Personal information
- Nationality: Turkish
- Born: Suzan Tekin 23 October 1977 (age 48) Diyarbakır, Turkey
- Years active: 2005-

Sport
- Country: Turkey
- Sport: Paralympic rifle shooting
- Event(s): R2 10m air rifle standing SH1 R3 10m air rifle prone SH1
- Coached by: Hakan Çevik Tolga Korkusuz (national team)

Medal record
Paralympic pistol shooting
Representing Turkey
IPC Shooting World Cup
| Bronze medal – third place | 2014 Szczecin | R2 SH1 Women's |

= Suzan Çevik =

Turkish Paralympic sport shooter

Suzan Çevik (born Suzan Tekin; 23 October 1977) is a Turkish female paralympic shooter competing in the rifle events. She took part at the 2008 Summer Paralympics in Beijing, China and 2016 Summer Paralympics in Rio de Janeiro, Brazil.

==Early life==
She was born as Suzan Tekin in Diyarbakır, Turkey on 23 October 1977. After marriage with Hakan Çevik, she took her spouse's surname.

==Sporting career==
Çevik began her shooting career in 2005. She trains with her spouse Hakan Çevik, who is also a para-shooter. In the national team, she is coached by Tolga Korkusuz.
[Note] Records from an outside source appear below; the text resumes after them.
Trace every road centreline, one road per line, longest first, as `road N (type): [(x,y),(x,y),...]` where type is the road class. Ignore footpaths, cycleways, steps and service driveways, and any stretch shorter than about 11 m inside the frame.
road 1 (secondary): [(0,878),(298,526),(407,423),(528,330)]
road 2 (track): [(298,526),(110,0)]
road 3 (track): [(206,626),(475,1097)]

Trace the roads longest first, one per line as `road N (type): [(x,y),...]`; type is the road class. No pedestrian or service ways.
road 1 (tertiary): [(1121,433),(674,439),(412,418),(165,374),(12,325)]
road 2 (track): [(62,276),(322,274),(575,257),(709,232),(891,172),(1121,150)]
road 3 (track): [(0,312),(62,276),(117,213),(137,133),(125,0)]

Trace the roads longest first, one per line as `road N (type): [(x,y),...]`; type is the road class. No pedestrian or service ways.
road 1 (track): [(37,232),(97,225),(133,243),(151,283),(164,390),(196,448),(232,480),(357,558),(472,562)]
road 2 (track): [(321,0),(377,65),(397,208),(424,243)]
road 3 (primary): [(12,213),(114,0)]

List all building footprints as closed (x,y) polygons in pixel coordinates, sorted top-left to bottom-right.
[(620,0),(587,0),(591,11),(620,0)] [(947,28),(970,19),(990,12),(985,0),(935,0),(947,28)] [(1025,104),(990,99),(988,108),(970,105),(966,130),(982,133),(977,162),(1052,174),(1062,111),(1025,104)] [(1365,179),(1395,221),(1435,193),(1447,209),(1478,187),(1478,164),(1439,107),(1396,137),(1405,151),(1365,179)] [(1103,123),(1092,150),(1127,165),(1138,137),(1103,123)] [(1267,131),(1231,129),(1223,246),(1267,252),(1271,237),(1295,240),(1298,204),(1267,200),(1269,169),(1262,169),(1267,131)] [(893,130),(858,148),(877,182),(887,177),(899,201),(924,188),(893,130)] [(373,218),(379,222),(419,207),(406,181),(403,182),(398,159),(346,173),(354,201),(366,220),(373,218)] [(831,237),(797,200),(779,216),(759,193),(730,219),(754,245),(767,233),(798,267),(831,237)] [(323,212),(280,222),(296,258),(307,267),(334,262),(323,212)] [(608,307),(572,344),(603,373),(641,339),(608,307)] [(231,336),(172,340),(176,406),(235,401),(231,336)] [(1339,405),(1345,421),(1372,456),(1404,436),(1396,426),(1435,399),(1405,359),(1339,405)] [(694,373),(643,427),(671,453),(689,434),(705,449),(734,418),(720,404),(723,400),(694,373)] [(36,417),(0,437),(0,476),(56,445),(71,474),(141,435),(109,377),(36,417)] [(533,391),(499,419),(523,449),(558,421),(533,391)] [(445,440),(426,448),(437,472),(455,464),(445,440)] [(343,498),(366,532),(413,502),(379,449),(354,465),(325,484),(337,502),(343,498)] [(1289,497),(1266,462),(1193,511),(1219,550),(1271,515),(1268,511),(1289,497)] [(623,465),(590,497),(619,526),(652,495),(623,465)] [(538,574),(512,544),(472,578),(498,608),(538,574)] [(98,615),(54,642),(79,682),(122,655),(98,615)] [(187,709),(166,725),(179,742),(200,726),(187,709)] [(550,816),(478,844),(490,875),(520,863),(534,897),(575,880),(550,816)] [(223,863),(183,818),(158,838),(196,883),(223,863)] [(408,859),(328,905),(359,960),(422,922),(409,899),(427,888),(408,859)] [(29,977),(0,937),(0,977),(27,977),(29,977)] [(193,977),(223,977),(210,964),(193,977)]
She competes in the R2 women's 10m air rifle standing SH1 and R3 women's 10m air rifle prone SH1. The SH1 sport class is designated for shooters with a lesser impairment of arms so that they do not require support of the firearm.

Çevik debuted internationally in 2006 at the IPC Shooting World Championships in Sargans, Switzerland. She took part at the same championship in 2010, 2013, and 2014.

She participated at the 2013 IPC World Shooting Cup competing in Szczecin, Poland. Cevik won the bronze at the same event in Poland the next year. She took part at the 2015 IPC World Shooting Cup events in Antalya, Turkey, Fort Benning, United States, and Sydney, Australia.

Çevik competed at the 2008 Paralympics, and 2016 Paralympics.